= Provided text =
Plain Jane, Reclaimed: E-Commerce Imagery as an Art Form
A conversation on commercial image-making and personal image-feeling
Because my 9–5 has been in-house for the last six-ish years, both as a photographer and a retoucher, I spend most of my waking hours surrounded by images. I’m currently the Lead Retoucher at a local photo production house where we create high-volume B2B and PDP assets for major outdoor industry brands. If you’ve ever shopped online and clicked through a product’s images—that’s PDP imagery.1 Buyers for retail see B2B versions. Both categories exist to sell products online.
I’ve spent years creating these types of visuals, but I’ve also been quietly working to reclaim the artistry within them.
For better or worse, I’m often daydream-brainstorming about what can be made within the tight parameters I’ve often encountered in day jobs. How much meaning can I infuse into the seemingly ordinary? Brands always have specific needs as they build their visual identity. How can I push creativity in lighting and posing direction? Where can I move a brand’s visual language forward while maintaining recognition and cohesion with their historical assets—while still feeling like them? How much meaning can I infuse into the seemingly ordinary? There’s a lot to wrestle with in e-comm imagery.



What is PDP Imagery, Really?
Traditionally, PDP images are simple: a front and back view of a product on a white cyc or grey, but always with a plain background, sometimes with extra detail shots or a video.2 Sometimes modeled, sometimes a flat-lay. The images communicate what makes the item the item: the materials, its construction, the fit.

Stored items
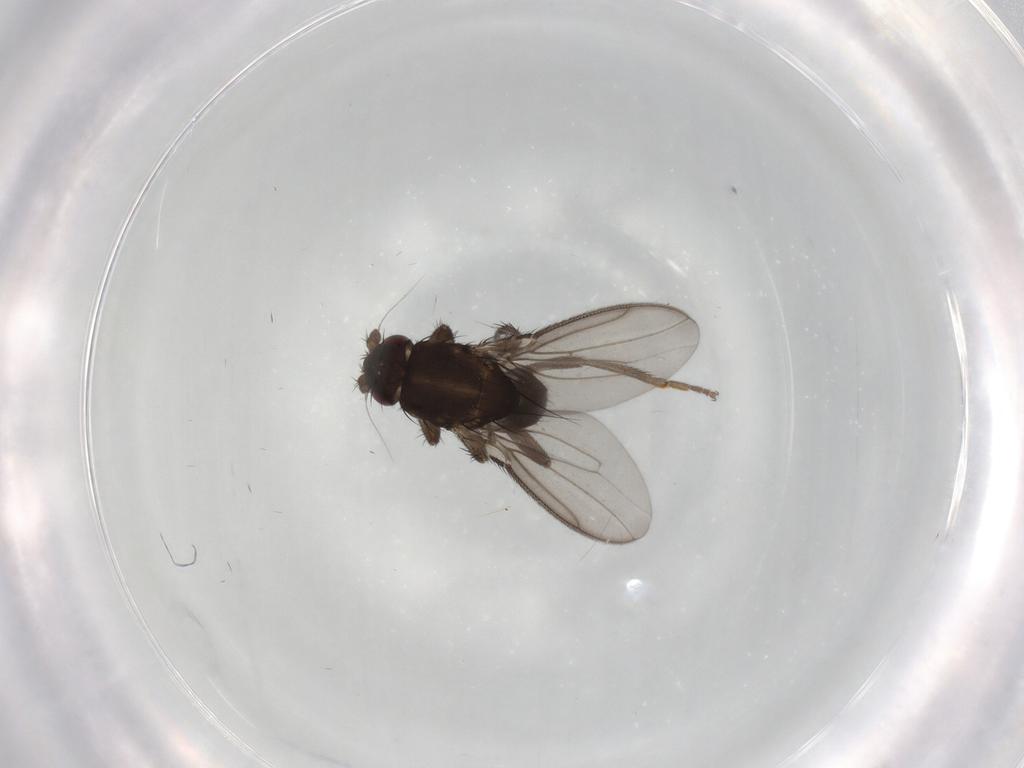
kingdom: Animalia
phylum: Arthropoda
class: Insecta
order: Diptera
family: Sphaeroceridae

= Problems to solve =
**1.** Rewrite the part of the e-commerce imagery essay that opens with the words containing "What is PDP" and closes with "construction, the fit.", changing "white cyc" to "white backdrop".
**2.** According to the e-commerce imagery essay, what do PDP images communicate about an item? List each thing.

= Solutions to the problems =
**1.**
What is PDP Imagery, Really?
Traditionally, PDP images are simple: a front and back view of a product on a white backdrop or grey, but always with a plain background, sometimes with extra detail shots or a video.2 Sometimes modeled, sometimes a flat-lay. The images communicate what makes the item the item: the materials, its construction, the fit.

**2.**
- The materials
- Its construction
- The fit